## DATA SUPPLIED

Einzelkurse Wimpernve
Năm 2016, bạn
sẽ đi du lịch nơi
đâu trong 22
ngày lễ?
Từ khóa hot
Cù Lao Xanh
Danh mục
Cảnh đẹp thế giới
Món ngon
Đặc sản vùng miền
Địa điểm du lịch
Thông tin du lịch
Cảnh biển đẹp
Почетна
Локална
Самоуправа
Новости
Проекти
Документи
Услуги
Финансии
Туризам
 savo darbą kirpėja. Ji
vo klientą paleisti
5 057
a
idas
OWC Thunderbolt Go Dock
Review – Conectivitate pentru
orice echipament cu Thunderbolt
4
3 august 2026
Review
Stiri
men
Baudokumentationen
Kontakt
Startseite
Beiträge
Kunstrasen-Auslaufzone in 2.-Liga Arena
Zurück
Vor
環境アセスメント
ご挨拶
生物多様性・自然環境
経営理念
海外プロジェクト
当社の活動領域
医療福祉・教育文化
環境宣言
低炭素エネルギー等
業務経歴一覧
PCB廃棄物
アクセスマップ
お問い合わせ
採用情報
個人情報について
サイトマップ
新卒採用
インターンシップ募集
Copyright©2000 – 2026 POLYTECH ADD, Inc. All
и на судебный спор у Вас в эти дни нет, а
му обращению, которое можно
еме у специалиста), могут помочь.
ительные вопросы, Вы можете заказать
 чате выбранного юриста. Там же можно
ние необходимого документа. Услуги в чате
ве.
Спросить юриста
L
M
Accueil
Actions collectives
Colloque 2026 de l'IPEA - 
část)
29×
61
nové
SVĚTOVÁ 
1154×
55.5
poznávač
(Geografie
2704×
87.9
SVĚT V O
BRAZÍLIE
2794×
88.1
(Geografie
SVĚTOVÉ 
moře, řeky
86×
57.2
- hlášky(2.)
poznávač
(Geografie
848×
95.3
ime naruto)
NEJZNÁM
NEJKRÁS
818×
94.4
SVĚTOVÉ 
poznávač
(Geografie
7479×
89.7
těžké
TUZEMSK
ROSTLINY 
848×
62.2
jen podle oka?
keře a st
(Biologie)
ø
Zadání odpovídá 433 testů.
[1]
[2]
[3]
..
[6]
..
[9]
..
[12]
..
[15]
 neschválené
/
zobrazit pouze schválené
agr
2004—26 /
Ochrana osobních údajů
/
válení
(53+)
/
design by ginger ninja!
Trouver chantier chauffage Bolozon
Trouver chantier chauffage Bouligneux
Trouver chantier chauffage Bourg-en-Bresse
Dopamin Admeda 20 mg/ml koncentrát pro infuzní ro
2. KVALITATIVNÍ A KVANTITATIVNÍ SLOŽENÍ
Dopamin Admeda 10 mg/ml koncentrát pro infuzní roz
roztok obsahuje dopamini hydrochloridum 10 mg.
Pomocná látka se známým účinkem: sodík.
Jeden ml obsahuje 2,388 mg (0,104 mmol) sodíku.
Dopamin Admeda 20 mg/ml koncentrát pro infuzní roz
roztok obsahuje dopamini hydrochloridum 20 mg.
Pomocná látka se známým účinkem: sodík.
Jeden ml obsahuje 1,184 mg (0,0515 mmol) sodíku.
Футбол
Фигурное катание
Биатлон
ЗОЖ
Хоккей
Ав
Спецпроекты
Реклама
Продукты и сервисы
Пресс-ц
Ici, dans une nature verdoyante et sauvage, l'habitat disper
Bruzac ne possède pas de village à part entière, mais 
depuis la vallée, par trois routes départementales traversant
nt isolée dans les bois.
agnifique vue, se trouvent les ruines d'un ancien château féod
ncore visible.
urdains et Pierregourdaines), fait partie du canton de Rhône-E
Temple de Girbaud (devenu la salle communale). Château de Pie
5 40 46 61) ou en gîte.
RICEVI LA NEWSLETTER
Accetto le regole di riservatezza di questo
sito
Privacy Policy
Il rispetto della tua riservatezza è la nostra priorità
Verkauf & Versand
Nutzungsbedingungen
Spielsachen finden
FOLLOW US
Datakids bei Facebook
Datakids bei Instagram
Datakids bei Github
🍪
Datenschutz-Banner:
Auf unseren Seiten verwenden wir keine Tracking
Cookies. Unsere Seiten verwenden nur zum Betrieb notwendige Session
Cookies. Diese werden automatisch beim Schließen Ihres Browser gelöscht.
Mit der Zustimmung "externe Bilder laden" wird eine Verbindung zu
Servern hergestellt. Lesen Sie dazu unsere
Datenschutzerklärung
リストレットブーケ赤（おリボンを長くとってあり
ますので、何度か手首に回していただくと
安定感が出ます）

## REQUIRED WORK
Extract all of the lines above verbatim, keeping their original order and wording.

## YOUR RESPONSE
Einzelkurse Wimpernve
Năm 2016, bạn
sẽ đi du lịch nơi
đâu trong 22
ngày lễ?
Từ khóa hot
Cù Lao Xanh
Danh mục
Cảnh đẹp thế giới
Món ngon
Đặc sản vùng miền
Địa điểm du lịch
Thông tin du lịch
Cảnh biển đẹp
Почетна
Локална
Самоуправа
Новости
Проекти
Документи
Услуги
Финансии
Туризам
 savo darbą kirpėja. Ji
vo klientą paleisti
5 057
a
idas
OWC Thunderbolt Go Dock
Review – Conectivitate pentru
orice echipament cu Thunderbolt
4
3 august 2026
Review
Stiri
men
Baudokumentationen
Kontakt
Startseite
Beiträge
Kunstrasen-Auslaufzone in 2.-Liga Arena
Zurück
Vor
環境アセスメント
ご挨拶
生物多様性・自然環境
経営理念
海外プロジェクト
当社の活動領域
医療福祉・教育文化
環境宣言
低炭素エネルギー等
業務経歴一覧
PCB廃棄物
アクセスマップ
お問い合わせ
採用情報
個人情報について
サイトマップ
新卒採用
インターンシップ募集
Copyright©2000 – 2026 POLYTECH ADD, Inc. All
и на судебный спор у Вас в эти дни нет, а
му обращению, которое можно
еме у специалиста), могут помочь.
ительные вопросы, Вы можете заказать
 чате выбранного юриста. Там же можно
ние необходимого документа. Услуги в чате
ве.
Спросить юриста
L
M
Accueil
Actions collectives
Colloque 2026 de l'IPEA - 
část)
29×
61
nové
SVĚTOVÁ 
1154×
55.5
poznávač
(Geografie
2704×
87.9
SVĚT V O
BRAZÍLIE
2794×
88.1
(Geografie
SVĚTOVÉ 
moře, řeky
86×
57.2
- hlášky(2.)
poznávač
(Geografie
848×
95.3
ime naruto)
NEJZNÁM
NEJKRÁS
818×
94.4
SVĚTOVÉ 
poznávač
(Geografie
7479×
89.7
těžké
TUZEMSK
ROSTLINY 
848×
62.2
jen podle oka?
keře a st
(Biologie)
ø
Zadání odpovídá 433 testů.
[1]
[2]
[3]
..
[6]
..
[9]
..
[12]
..
[15]
 neschválené
/
zobrazit pouze schválené
agr
2004—26 /
Ochrana osobních údajů
/
válení
(53+)
/
design by ginger ninja!
Trouver chantier chauffage Bolozon
Trouver chantier chauffage Bouligneux
Trouver chantier chauffage Bourg-en-Bresse
Dopamin Admeda 20 mg/ml koncentrát pro infuzní ro
2. KVALITATIVNÍ A KVANTITATIVNÍ SLOŽENÍ
Dopamin Admeda 10 mg/ml koncentrát pro infuzní roz
roztok obsahuje dopamini hydrochloridum 10 mg.
Pomocná látka se známým účinkem: sodík.
Jeden ml obsahuje 2,388 mg (0,104 mmol) sodíku.
Dopamin Admeda 20 mg/ml koncentrát pro infuzní roz
roztok obsahuje dopamini hydrochloridum 20 mg.
Pomocná látka se známým účinkem: sodík.
Jeden ml obsahuje 1,184 mg (0,0515 mmol) sodíku.
Футбол
Фигурное катание
Биатлон
ЗОЖ
Хоккей
Ав
Спецпроекты
Реклама
Продукты и сервисы
Пресс-ц
Ici, dans une nature verdoyante et sauvage, l'habitat disper
Bruzac ne possède pas de village à part entière, mais 
depuis la vallée, par trois routes départementales traversant
nt isolée dans les bois.
agnifique vue, se trouvent les ruines d'un ancien château féod
ncore visible.
urdains et Pierregourdaines), fait partie du canton de Rhône-E
Temple de Girbaud (devenu la salle communale). Château de Pie
5 40 46 61) ou en gîte.
RICEVI LA NEWSLETTER
Accetto le regole di riservatezza di questo
sito
Privacy Policy
Il rispetto della tua riservatezza è la nostra priorità
Verkauf & Versand
Nutzungsbedingungen
Spielsachen finden
FOLLOW US
Datakids bei Facebook
Datakids bei Instagram
Datakids bei Github
🍪
Datenschutz-Banner:
Auf unseren Seiten verwenden wir keine Tracking
Cookies. Unsere Seiten verwenden nur zum Betrieb notwendige Session
Cookies. Diese werden automatisch beim Schließen Ihres Browser gelöscht.
Mit der Zustimmung "externe Bilder laden" wird eine Verbindung zu
Servern hergestellt. Lesen Sie dazu unsere
Datenschutzerklärung
リストレットブーケ赤（おリボンを長くとってあり
ますので、何度か手首に回していただくと
安定感が出ます）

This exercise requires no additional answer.